• _YOUR TASK_
Data follows below. Repeat exactly the lines between the line holding "можно назвать сельской, так как на её кан" and the line holding "Auf dieser Seite", inclusive, and nothing more; drop pictures.

START SOURCE DATA

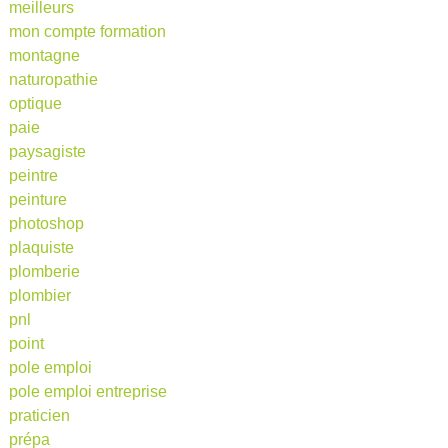
meilleurs
mon compte formation
montagne
naturopathie
optique
paie
paysagiste
peintre
peinture
photoshop
plaquiste
plomberie
plombier
pnl
point
pole emploi
pole emploi entreprise
praticien
prépa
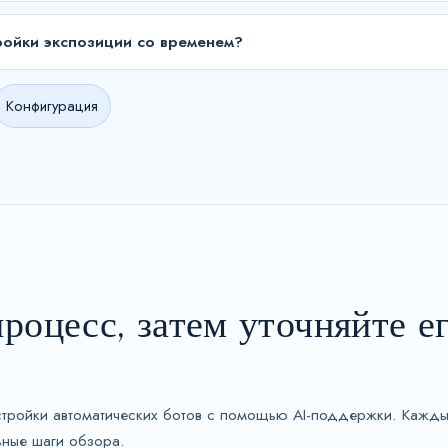
ройки экспозиции со временем?
Конфигурация
роцесс, затем уточняйте ег
настройки автоматических ботов с помощью AI-поддержки. Кажды
ьные шаги обзора.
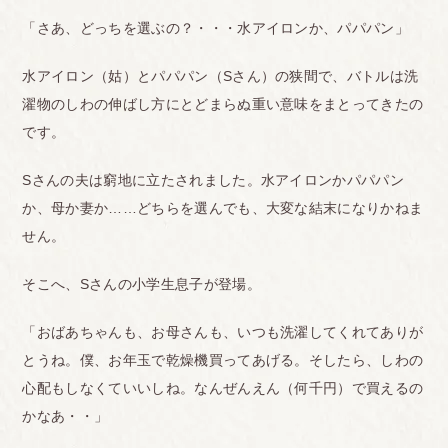
「さあ、どっちを選ぶの？・・・水アイロンか、パパパン」
水アイロン（姑）とパパパン（Sさん）の狭間で、バトルは洗
濯物のしわの伸ばし方にとどまらぬ重い意味をまとってきたの
です。
Sさんの夫は窮地に立たされました。水アイロンかパパパン
か、母か妻か……どちらを選んでも、大変な結末になりかねま
せん。
そこへ、Sさんの小学生息子が登場。
「おばあちゃんも、お母さんも、いつも洗濯してくれてありが
とうね。僕、お年玉で乾燥機買ってあげる。そしたら、しわの
心配もしなくていいしね。なんぜんえん（何千円）で買えるの
かなあ・・」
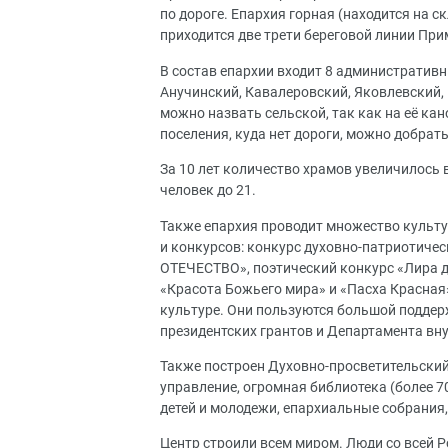
по дороге. Епархия горная (находится на с
приходится две трети береговой линии При
В состав епархии входит 8 административн
Анучинский, Кавалеровский, Яковлевский,
можно назвать сельской, так как на её кан
поселения, куда нет дороги, можно добрать
За 10 лет количество храмов увеличилось 
человек до 21.
Также епархия проводит множество культу
и конкурсов: конкурс духовно-патриотиче
ОТЕЧЕСТВО», поэтический конкурс «Лира д
«Красота Божьего мира» и «Пасха Красная»
культуре. Они пользуются большой поддер
президентских грантов и Департамента вн
Также построен Духовно-просветительский 
управление, огромная библиотека (более 7
детей и молодежи, епархиальные собрания
Центр строили всем миром. Люди со всей Р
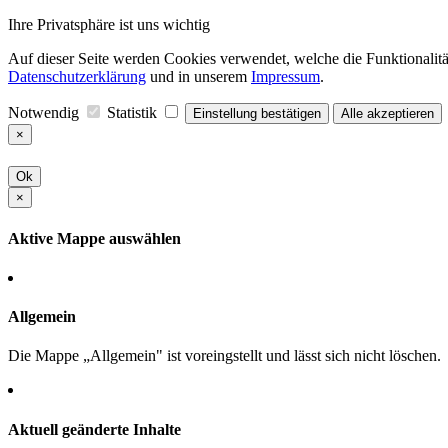
Ihre Privatsphäre ist uns wichtig
Auf dieser Seite werden Cookies verwendet, welche die Funktionalität
Datenschutzerklärung
und in unserem
Impressum
.
Notwendig
Statistik
Einstellung bestätigen
Alle akzeptieren
×
Ok
×
Aktive Mappe auswählen
Allgemein
Die Mappe „Allgemein" ist voreingstellt und lässt sich nicht löschen.
Aktuell geänderte Inhalte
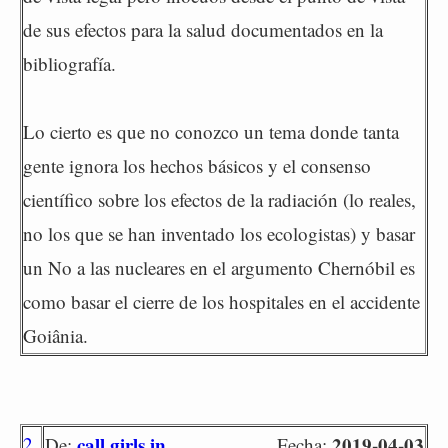
de sus efectos para la salud documentados en la
bibliografía.
Lo cierto es que no conozco un tema donde tanta
gente ignora los hechos básicos y el consenso
científico sobre los efectos de la radiación (lo reales,
no los que se han inventado los ecologistas) y basar
un No a las nucleares en el argumento Chernóbil es
como basar el cierre de los hospitales en el accidente
Goiânia.
2
call girls in
2019-04-03
De:
Fecha:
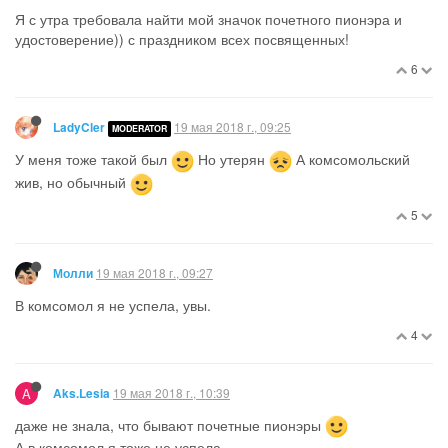
Я с утра требовала найти мой значок почетного пионэра и
удостоверение)) с праздником всех посвященных!
6
19 мая 2018 г., 09:25
LadyCler
MODERATOR
У меня тоже такой был
Но утерян
А комсомольский
жив, но обычный
5
19 мая 2018 г., 09:27
Молли
В комсомол я не успела, увы.
4
A
19 мая 2018 г., 10:39
Aks.Lesia
даже не знала, что бывают почетные пионэры
А в комсомол я тоже не успела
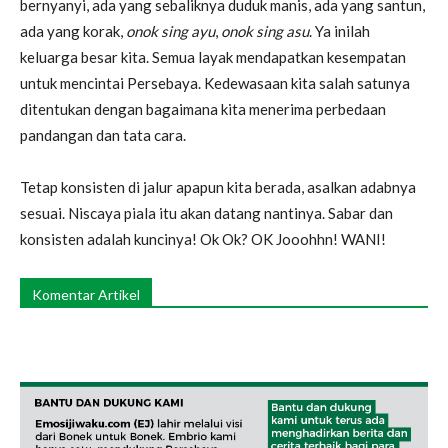
bernyanyi, ada yang sebaliknya duduk manis, ada yang santun,
ada yang korak,
onok sing ayu
,
onok sing asu
. Ya inilah
keluarga besar kita. Semua layak mendapatkan kesempatan
untuk mencintai Persebaya. Kedewasaan kita salah satunya
ditentukan dengan bagaimana kita menerima perbedaan
pandangan dan tata cara.
Tetap konsisten di jalur apapun kita berada, asalkan adabnya
sesuai. Niscaya piala itu akan datang nantinya. Sabar dan
konsisten adalah kuncinya! Ok Ok? OK Jooohhn! WANI!
Komentar Artikel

END SOURCE DATA

• _RESPONSE BELOW_
можно назвать сельской, так как на её кан
поселения, куда нет дороги, можно добрать
За 10 лет количество храмов увеличилось 
человек до 21.
Также епархия проводит множество культу
и конкурсов: конкурс духовно-патриотиче
ОТЕЧЕСТВО», поэтический конкурс «Лира д
«Красота Божьего мира» и «Пасха Красная»
культуре. Они пользуются большой поддер
президентских грантов и Департамента вн
Также построен Духовно-просветительский 
управление, огромная библиотека (более 7
детей и молодежи, епархиальные собрания
Центр строили всем миром. Люди со всей Р
Ihre Privatsphäre ist uns wichtig
Auf dieser Seite werden Cookies verwendet, welche die Funktionalität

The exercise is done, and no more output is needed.